Cunningham connects his characters and their moments in time via the hovering spirit of Walt Whitman and “Leaves of Grass.” Once you recognize the source, lines from the great American epic appear everywhere -- sort of like how, once you start looking for it, the spray-paint signature of a graffiti artist suddenly pops up all over town. A boy quotes Whitman rather than speaking for himself on the big subjects of love and death and the cosmos. A terroristic godmother has wallpapered every surface of her Rivington Street apartment with pages of the poem. An android has been programmed with it in order to introduce moral reasoning into his code. If in “The Hours” Cunningham borrowed Woolf’s style and sensibility to create a sui generis work of art, here he’s weaving with Whitman’s actual words and, more subtly, his soul.
Part One, called “In the Machine,” is a 19th century ghost story that at first will remind you of Henry James’ “The Turn of the Screw” but actually owes as much to his equally unsettling, anti-capitalistic “In the Cage.” It’s about a boy whose brother has been killed in an industrial accident, eaten by the iron teeth of a machine he operates. Lucas takes over his brother’s job in the ironworks and soon starts hearing Simon, as the section’s title suggests, in the machine.
Cunningham’s point, or one of his points, is that the world shifted for the worse with industrialization. The machine has consumed us and this was the beginning of the end. That’s a valid but pessimistic point of view, and it doesn’t fit perfectly with Whitman’s sophisticated optimism and his belief in the future. In the same way, when Lucas quotes “Leaves of Grass,” it sometimes feels forced and unnatural, even within the open boundaries of a supernatural story. The intellectualizing is too apparent; the novelist’s prints smudge the scene. Yet these weak points hardly tarnish an otherwise powerful and complex dramatization of New York at the dawn of a great and terrible age. This section ends with a spectacular fire at a shirtwaist factory in the Village, where garment workers must choose between incineration or leaping to their deaths while the city watches from the sidewalk below. If that brings to mind the twin horrors of the Triangle garment factory blaze and 9/11, then you’re ready to turn the page.

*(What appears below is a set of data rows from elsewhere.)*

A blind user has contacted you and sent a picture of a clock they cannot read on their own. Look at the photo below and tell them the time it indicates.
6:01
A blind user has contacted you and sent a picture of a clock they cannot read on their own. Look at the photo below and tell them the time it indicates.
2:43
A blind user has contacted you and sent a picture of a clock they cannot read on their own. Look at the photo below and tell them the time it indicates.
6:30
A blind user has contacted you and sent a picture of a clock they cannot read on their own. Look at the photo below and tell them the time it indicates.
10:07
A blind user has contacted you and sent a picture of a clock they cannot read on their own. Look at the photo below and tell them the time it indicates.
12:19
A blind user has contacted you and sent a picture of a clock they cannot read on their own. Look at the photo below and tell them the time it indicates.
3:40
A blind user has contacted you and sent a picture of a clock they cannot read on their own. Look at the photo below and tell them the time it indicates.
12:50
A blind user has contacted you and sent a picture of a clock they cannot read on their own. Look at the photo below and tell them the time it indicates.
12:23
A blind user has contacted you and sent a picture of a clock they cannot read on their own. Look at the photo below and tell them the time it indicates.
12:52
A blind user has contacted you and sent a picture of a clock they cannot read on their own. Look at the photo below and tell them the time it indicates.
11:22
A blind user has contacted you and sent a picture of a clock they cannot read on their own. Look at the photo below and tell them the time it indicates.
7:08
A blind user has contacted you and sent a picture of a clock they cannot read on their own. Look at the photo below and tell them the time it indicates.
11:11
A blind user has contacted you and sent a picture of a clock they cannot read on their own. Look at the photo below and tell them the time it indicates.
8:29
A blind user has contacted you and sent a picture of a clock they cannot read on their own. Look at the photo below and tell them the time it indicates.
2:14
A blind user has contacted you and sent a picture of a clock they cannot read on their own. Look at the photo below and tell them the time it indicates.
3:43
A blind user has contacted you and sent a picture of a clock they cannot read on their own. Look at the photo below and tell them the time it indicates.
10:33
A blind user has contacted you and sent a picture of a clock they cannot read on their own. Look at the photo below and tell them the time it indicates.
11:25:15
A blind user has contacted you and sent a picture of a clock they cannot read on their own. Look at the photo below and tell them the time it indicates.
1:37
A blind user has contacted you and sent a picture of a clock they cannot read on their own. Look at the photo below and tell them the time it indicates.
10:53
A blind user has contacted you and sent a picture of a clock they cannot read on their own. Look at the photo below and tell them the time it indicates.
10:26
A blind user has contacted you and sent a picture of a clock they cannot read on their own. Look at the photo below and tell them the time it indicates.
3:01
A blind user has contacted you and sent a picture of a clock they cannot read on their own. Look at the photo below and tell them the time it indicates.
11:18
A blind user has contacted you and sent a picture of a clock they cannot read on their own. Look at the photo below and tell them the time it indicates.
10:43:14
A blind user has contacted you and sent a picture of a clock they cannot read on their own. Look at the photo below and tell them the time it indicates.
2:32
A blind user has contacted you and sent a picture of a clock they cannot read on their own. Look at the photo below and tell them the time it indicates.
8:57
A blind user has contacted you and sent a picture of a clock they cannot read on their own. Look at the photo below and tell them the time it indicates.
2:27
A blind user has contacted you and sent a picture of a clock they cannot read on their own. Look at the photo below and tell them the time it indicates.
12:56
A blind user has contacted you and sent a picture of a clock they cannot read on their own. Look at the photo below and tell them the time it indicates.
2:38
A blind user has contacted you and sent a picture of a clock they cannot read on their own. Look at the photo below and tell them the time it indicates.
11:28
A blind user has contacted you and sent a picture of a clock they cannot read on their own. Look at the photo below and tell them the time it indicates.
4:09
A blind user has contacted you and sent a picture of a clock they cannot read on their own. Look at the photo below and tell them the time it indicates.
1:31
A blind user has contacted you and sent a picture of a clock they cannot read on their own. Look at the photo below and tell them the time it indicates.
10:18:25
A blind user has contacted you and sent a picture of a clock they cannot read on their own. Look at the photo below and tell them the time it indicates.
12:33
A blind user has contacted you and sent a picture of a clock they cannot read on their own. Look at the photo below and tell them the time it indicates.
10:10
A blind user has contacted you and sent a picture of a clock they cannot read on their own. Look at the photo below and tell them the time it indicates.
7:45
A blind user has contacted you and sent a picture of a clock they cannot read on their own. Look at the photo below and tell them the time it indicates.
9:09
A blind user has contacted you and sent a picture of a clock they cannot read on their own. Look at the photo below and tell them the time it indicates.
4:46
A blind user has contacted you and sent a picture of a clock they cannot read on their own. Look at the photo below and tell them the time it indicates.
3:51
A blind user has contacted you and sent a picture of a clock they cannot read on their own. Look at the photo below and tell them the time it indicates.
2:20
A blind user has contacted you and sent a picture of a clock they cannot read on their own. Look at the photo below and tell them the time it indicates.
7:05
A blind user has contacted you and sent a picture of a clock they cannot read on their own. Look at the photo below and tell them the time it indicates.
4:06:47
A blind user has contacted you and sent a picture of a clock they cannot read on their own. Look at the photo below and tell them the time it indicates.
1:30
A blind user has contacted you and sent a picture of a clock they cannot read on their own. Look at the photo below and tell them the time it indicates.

The novel’s middle section, “The Children’s Crusade,” is Cunningham’s most commanding performance and one of the best police thrillers I’ve ever read. It’s about a forensic psychologist chasing a group of child suicide terrorists who are randomly hugging people on the streets and then blowing themselves up. The terrorists quote Whitman and work for someone named Walt. Cat can stop the terror and save one of these children only by making sense of “Leaves of Grass.” Here Cunningham’s use of Whitman’s poetry feels more organic to the story and less like a literary device. It serves as a source of natural clues, as well as emotional insight, in a mystery so engrossing and poignant that you’ll wish that Cat was a recurring character in a series you could buy the new installment of each summer.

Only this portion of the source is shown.